Note that you are only allowed to ignore the boundary terms when you have a boundary condition of the form \(u = \) constant at every part of the boundary. Such boundary conditions are called Dirichlet boundary conditions. Sometimes you might have conditions involving the derivative of \(u\) instead.

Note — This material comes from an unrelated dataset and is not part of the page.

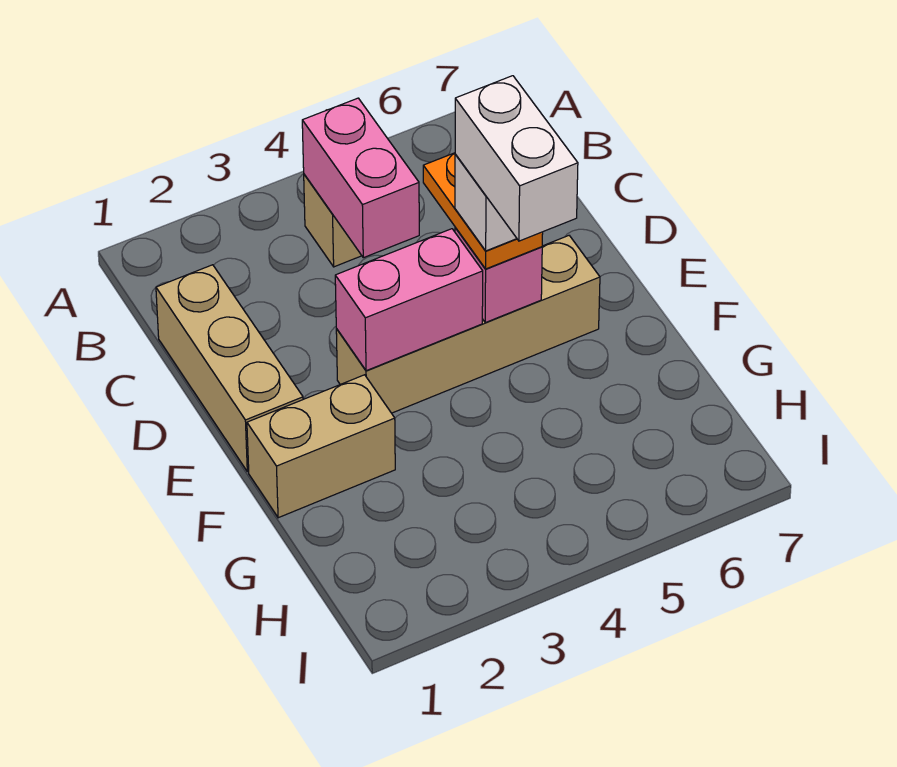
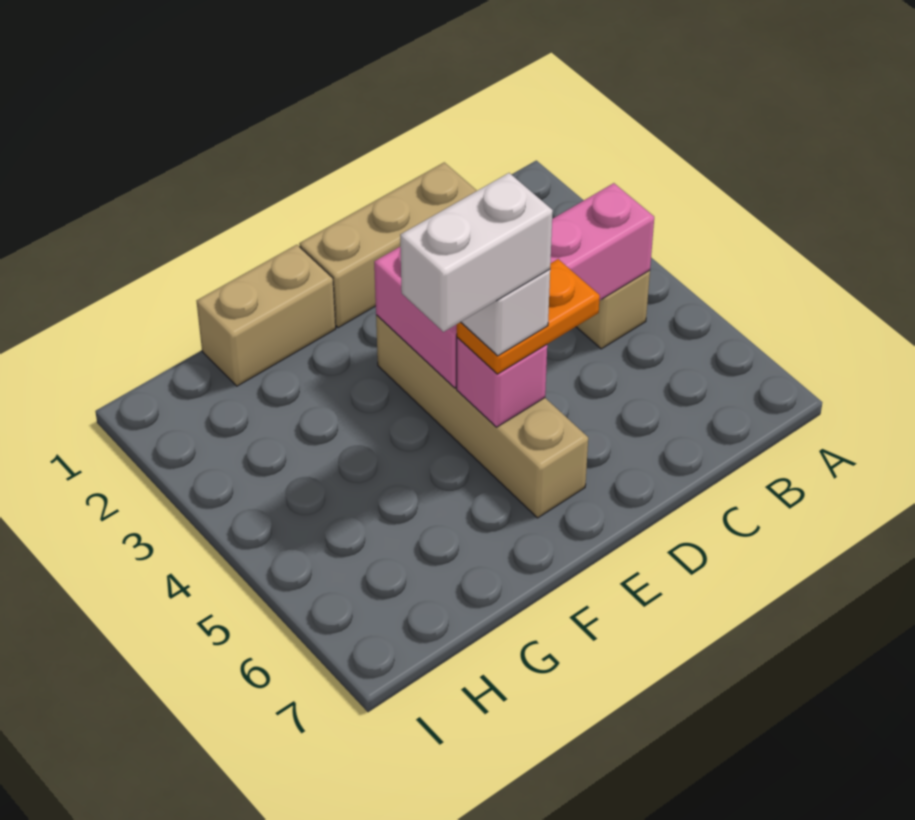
tan 1x2 brick [247,375,395,518] -> tan 1x2 brick turned to [197,245,336,386]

Those are called Neumann or Robin boundary conditions, and generally mean you have to add a term to rhs.

If you had wanted to add boundary terms, this could be done as follows:

a = kappa * dot(grad(u), grad(v)) * dx + u.dx(0) * v * \
    ds  # ds means integrate over boundary
A = assemble(a)
b = assemble(L)

print("\nBefore BCs are applied with bdy term: \n",)
(Matrix(A.array()), Matrix(b.get_local()))
Calling FFC just-in-time (JIT) compiler, this may take some time.
Before BCs are applied with bdy term: 
\[\begin{split}\displaystyle \left( \left[\begin{matrix}10.0 & -10.0 & 0 & 0 & 0 & 0\\-5.0 & 10.0 & -5.0 & 0 & 0 & 0\\0 & -5.0 & 10.0 & -5.0 & 0 & 0\\0 & 0 & -5.0 & 10.0 & -5.0 & 0\\0 & 0 & 0 & -5.0 & 10.0 & -5.0\\0 & 0 & 0 & 0 & 0 & 0\end{matrix}\right], \ \left[\begin{matrix}0\\0\\0\\0\\0\\0\end{matrix}\right]\right)\end{split}\]
bc_l.apply(A)
bc_r.apply(A)
bc_l.apply(b)
bc_r.apply(b)

print("\nAfter BCs are applied with bdy term: \n")
(Matrix(A.array()), Matrix(b.get_local()))
After BCs are applied with bdy term: 
\[\begin{split}\displaystyle \left( \left[\begin{matrix}1.0 & 0 & 0 & 0 & 0 & 0\\-5.0 & 10.0 & -5.0 & 0 & 0 & 0\\0 & -5.0 & 10.0 & -5.0 & 0 & 0\\0 & 0 & -5.0 & 10.0 & -5.0 & 0\\0 & 0 & 0 & -5.0 & 10.0 & -5.0\\0 & 0 & 0 & 0 & 0 & 1.0\end{matrix}\right], \ \left[\begin{matrix}2.0\\0\\0\\0\\0\\0\end{matrix}\right]\right)\end{split}\]

Notice that although the matrix A becomes different when you add the boundary term, the only difference is in the first and last row, which corresponds to nodes where we have boundary conditions. This is why you can ignore the boundary term where you have a Dirichlet boundary condition.